Uit te voeren:
[A] Op welke datum vond volgens de passage over de hypothecaire geldlening de hoorzitting plaats?
[B] Herhaal uit de passage over de hypothecaire geldlening woordelijk alles vanaf "De Commissie stelt" tot en met "zijn aldaar verschenen.".
[C] Zet de passage over de hypothecaire geldlening voort na de laatste zin.

Aangeleverde tekst:
*-*-*

De Commissie beslist met inachtneming van haar Reglement en op basis van de volgende stukken:

· het door Consument (digitaal) ingediende klachtformulier met bijlagen;
· het verweerschrift van de Bank;
· de repliek van Consument;
· de dupliek van de Bank;
· de op de hoorzitting overgelegde pleitnotitie van de Bank.

De Commissie stelt vast dat partijen hebben gekozen voor bindend advies.

Partijen zijn opgeroepen voor een hoorzitting op 11 december 2018 en zijn aldaar verschenen.

2. Feiten

De Commissie gaat uit van de volgende feiten.

2.1 Consument heeft in 2002 bij de Bank een hypothecaire geldlening afgesloten bestaande uit twee leningdelen. Leningdeel 1, niet aflossingsvrij, heeft een economische looptijd van 360 maanden en een juridische looptijd gelijk aan de rentevastperiode van 60 maanden. Leningdeel 2, aflossingsvrij, heeft een economische looptijd van 360 maanden en juridische looptijd gelijk aan de rentevastperiode van 120 maanden.

*-*-*

Fragment uit een dataset
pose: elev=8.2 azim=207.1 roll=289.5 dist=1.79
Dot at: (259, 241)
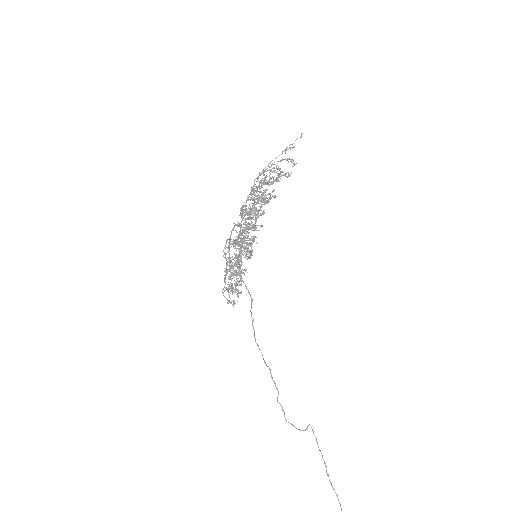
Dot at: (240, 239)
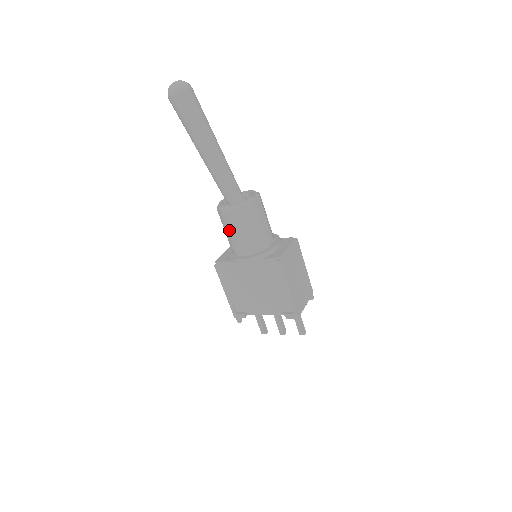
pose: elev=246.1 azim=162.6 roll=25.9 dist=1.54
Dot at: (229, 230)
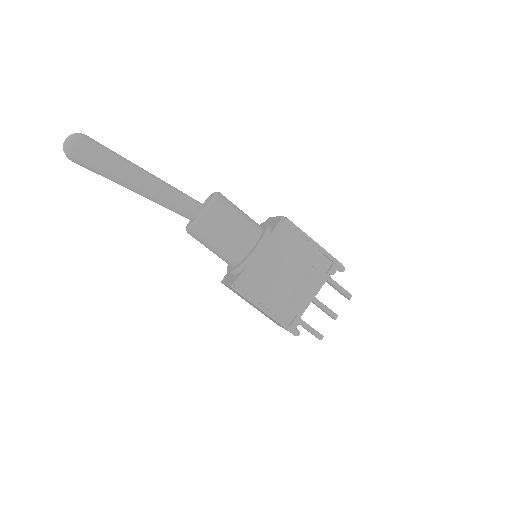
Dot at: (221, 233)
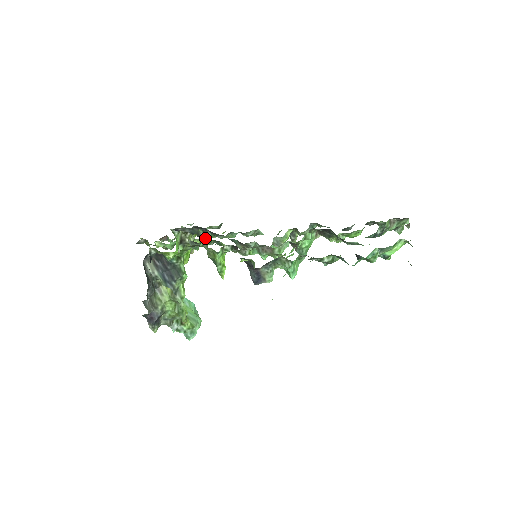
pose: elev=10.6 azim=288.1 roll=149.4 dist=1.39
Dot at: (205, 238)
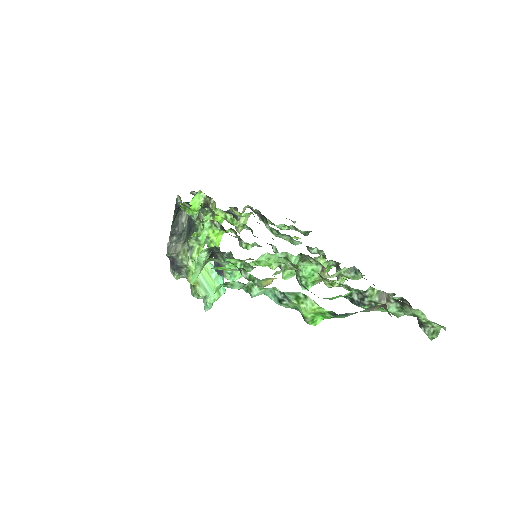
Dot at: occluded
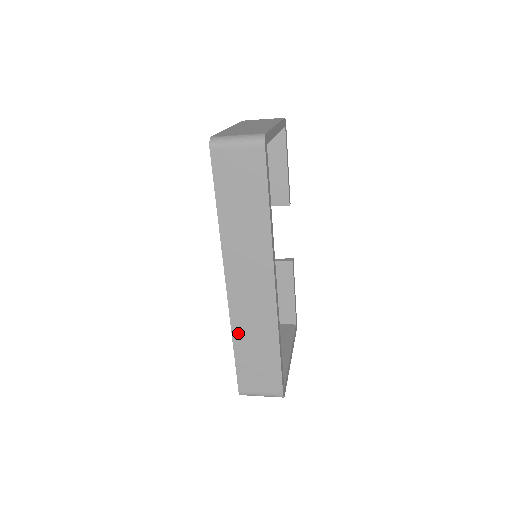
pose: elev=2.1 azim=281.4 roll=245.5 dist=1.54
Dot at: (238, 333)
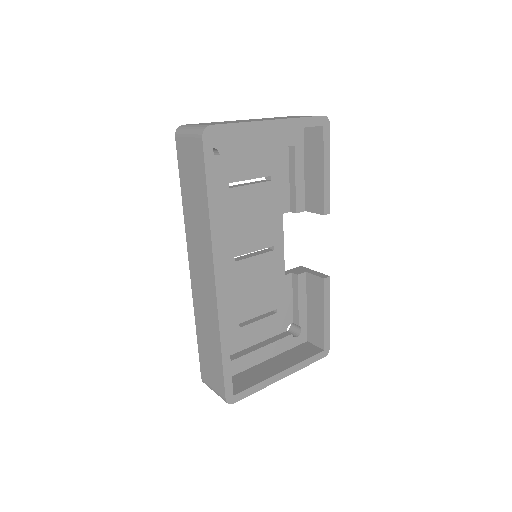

*-*-*

Gegeven antwoorden:
[A] Op 11 december 2018.

[B]
De Commissie stelt vast dat partijen hebben gekozen voor bindend advies.

Partijen zijn opgeroepen voor een hoorzitting op 11 december 2018 en zijn aldaar verschenen.

[C]
2.2 In 2014 heeft Consument Leningdeel 1 na gedeeltelijke aflossing, boetevrij, voortgezet als een (evenals Leningdeel 2) aflossingsvrije lening.

2.3 Voor de twee verschillende leningdelen (verder: Leningdelen of Lening) heeft Consument twee voorstellen tot Wijziging Geldleningsvoorwaarden beide aanvaard door onder-tekening op 12 maart 2014. Voor beide Leningdelen is de rentevastperiode per 1 april 2014 bepaald op 2 jaar tegen een nominaal rentepercentage van 2,70%. Verder is voor zover relevant overeengekomen:

[…]

2.4 Op 8 juli 2015 heeft de Bank aan Consument een aanbod tot rentemiddeling gedaan. Consument heeft voor beide Leningdelen gebruik gemaakt van het aanbod van de Bank en de nominale rente voor beide Leningdelen vastgezet op 2,4% voor vijf jaar, ingaande op
1 augustus 2015.

2.5 De Bank hanteert een basistarief voor alle hypothecaire geldleningen. Sinds 2016 hanteert de Bank een specifieke opslag van 0,2% voor aflossingsvrije geldleningen, omdat het risico op restschulden bij aflossingsvrije leningen hoger is geworden, aldus de Bank.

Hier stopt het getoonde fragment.